Reproduce each record exactly. The pictures should be skipped.

· · ·

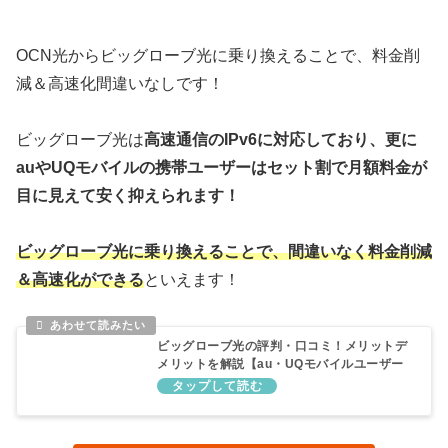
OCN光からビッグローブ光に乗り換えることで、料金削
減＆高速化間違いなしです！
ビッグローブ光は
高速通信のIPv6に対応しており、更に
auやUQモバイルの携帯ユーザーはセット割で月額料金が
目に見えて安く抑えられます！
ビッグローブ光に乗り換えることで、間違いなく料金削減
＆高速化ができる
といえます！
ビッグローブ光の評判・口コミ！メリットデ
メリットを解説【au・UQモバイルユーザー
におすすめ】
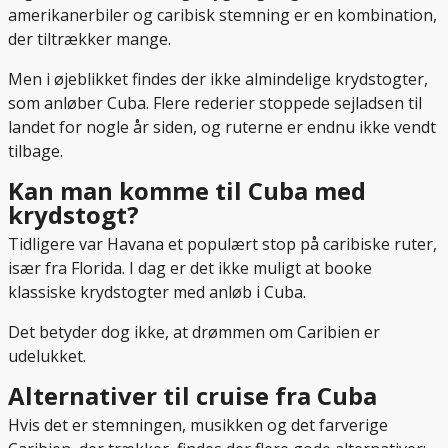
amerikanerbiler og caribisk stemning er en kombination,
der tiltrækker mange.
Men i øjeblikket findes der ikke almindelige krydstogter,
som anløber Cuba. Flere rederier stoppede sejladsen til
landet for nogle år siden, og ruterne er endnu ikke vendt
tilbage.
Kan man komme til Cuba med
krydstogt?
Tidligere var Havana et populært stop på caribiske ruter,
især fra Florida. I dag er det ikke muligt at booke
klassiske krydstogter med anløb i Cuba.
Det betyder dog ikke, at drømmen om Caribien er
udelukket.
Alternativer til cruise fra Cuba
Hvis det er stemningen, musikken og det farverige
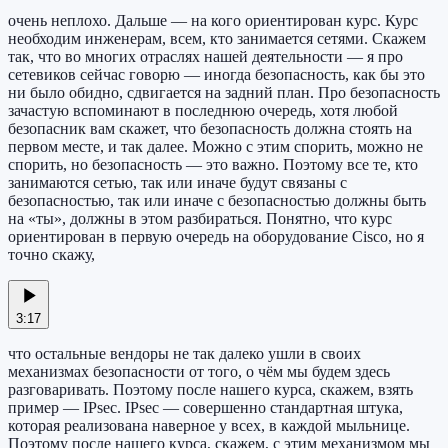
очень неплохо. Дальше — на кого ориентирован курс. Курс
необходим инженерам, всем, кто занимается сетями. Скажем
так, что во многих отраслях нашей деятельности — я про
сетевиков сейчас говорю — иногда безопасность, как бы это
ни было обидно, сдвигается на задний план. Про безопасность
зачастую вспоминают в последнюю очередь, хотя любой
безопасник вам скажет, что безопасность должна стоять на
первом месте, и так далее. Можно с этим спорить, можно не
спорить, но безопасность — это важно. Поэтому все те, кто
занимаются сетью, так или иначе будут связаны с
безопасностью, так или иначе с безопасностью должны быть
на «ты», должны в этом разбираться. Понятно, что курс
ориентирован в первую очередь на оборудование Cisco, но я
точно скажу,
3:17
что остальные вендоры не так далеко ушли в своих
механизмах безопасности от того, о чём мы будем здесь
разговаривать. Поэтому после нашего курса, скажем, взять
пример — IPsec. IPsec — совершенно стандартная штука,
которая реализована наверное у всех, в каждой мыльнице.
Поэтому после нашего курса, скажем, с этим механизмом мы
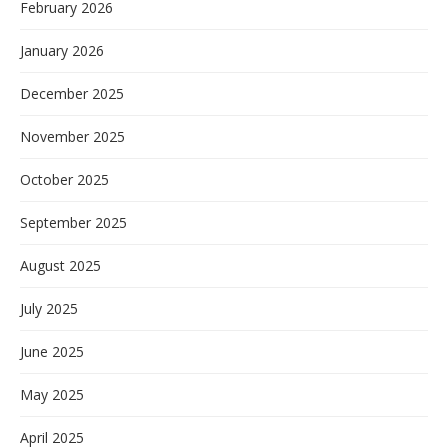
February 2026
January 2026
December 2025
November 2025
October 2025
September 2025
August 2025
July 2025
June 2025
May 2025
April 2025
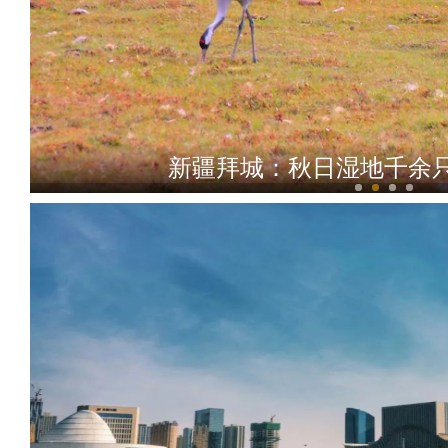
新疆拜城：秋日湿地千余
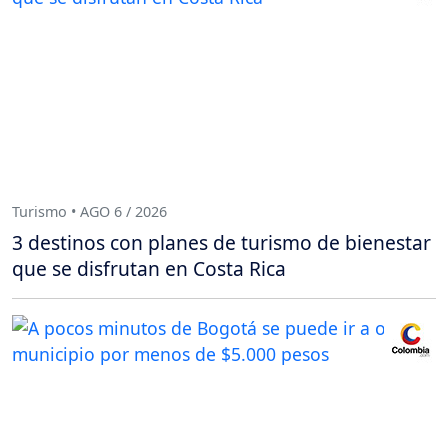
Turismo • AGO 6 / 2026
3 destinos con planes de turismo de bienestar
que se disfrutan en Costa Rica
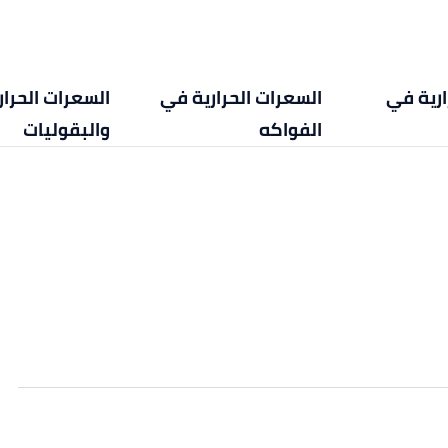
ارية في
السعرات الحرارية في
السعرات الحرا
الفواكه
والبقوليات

· · ·

> **PROBLEM SOLUTION**:
OCN光からビッグローブ光に乗り換えることで、料金削
減＆高速化間違いなしです！
ビッグローブ光は
高速通信のIPv6に対応しており、更に
auやUQモバイルの携帯ユーザーはセット割で月額料金が
目に見えて安く抑えられます！
ビッグローブ光に乗り換えることで、間違いなく料金削減
＆高速化ができる
といえます！
ビッグローブ光の評判・口コミ！メリットデ
メリットを解説【au・UQモバイルユーザー
におすすめ】
amerikanerbiler og caribisk stemning er en kombination,
der tiltrækker mange.
Men i øjeblikket findes der ikke almindelige krydstogter,
som anløber Cuba. Flere rederier stoppede sejladsen til
landet for nogle år siden, og ruterne er endnu ikke vendt
tilbage.
Kan man komme til Cuba med
krydstogt?
Tidligere var Havana et populært stop på caribiske ruter,
især fra Florida. I dag er det ikke muligt at booke
klassiske krydstogter med anløb i Cuba.
Det betyder dog ikke, at drømmen om Caribien er
udelukket.
Alternativer til cruise fra Cuba
Hvis det er stemningen, musikken og det farverige
очень неплохо. Дальше — на кого ориентирован курс. Курс
необходим инженерам, всем, кто занимается сетями. Скажем
так, что во многих отраслях нашей деятельности — я про
сетевиков сейчас говорю — иногда безопасность, как бы это
ни было обидно, сдвигается на задний план. Про безопасность
зачастую вспоминают в последнюю очередь, хотя любой
безопасник вам скажет, что безопасность должна стоять на
первом месте, и так далее. Можно с этим спорить, можно не
спорить, но безопасность — это важно. Поэтому все те, кто
занимаются сетью, так или иначе будут связаны с
безопасностью, так или иначе с безопасностью должны быть
на «ты», должны в этом разбираться. Понятно, что курс
ориентирован в первую очередь на оборудование Cisco, но я
точно скажу,
3:17
что остальные вендоры не так далеко ушли в своих
механизмах безопасности от того, о чём мы будем здесь
разговаривать. Поэтому после нашего курса, скажем, взять
пример — IPsec. IPsec — совершенно стандартная штука,
которая реализована наверное у всех, в каждой мыльнице.
Поэтому после нашего курса, скажем, с этим механизмом мы
February 2026
January 2026
December 2025
November 2025
October 2025
September 2025
August 2025
July 2025
June 2025
May 2025
April 2025
新疆拜城：秋日湿地千余
Turismo • AGO 6 / 2026
3 destinos con planes de turismo de bienestar
que se disfrutan en Costa Rica
ارية في
السعرات الحرارية في
السعرات الحرا
الفواكه
والبقوليات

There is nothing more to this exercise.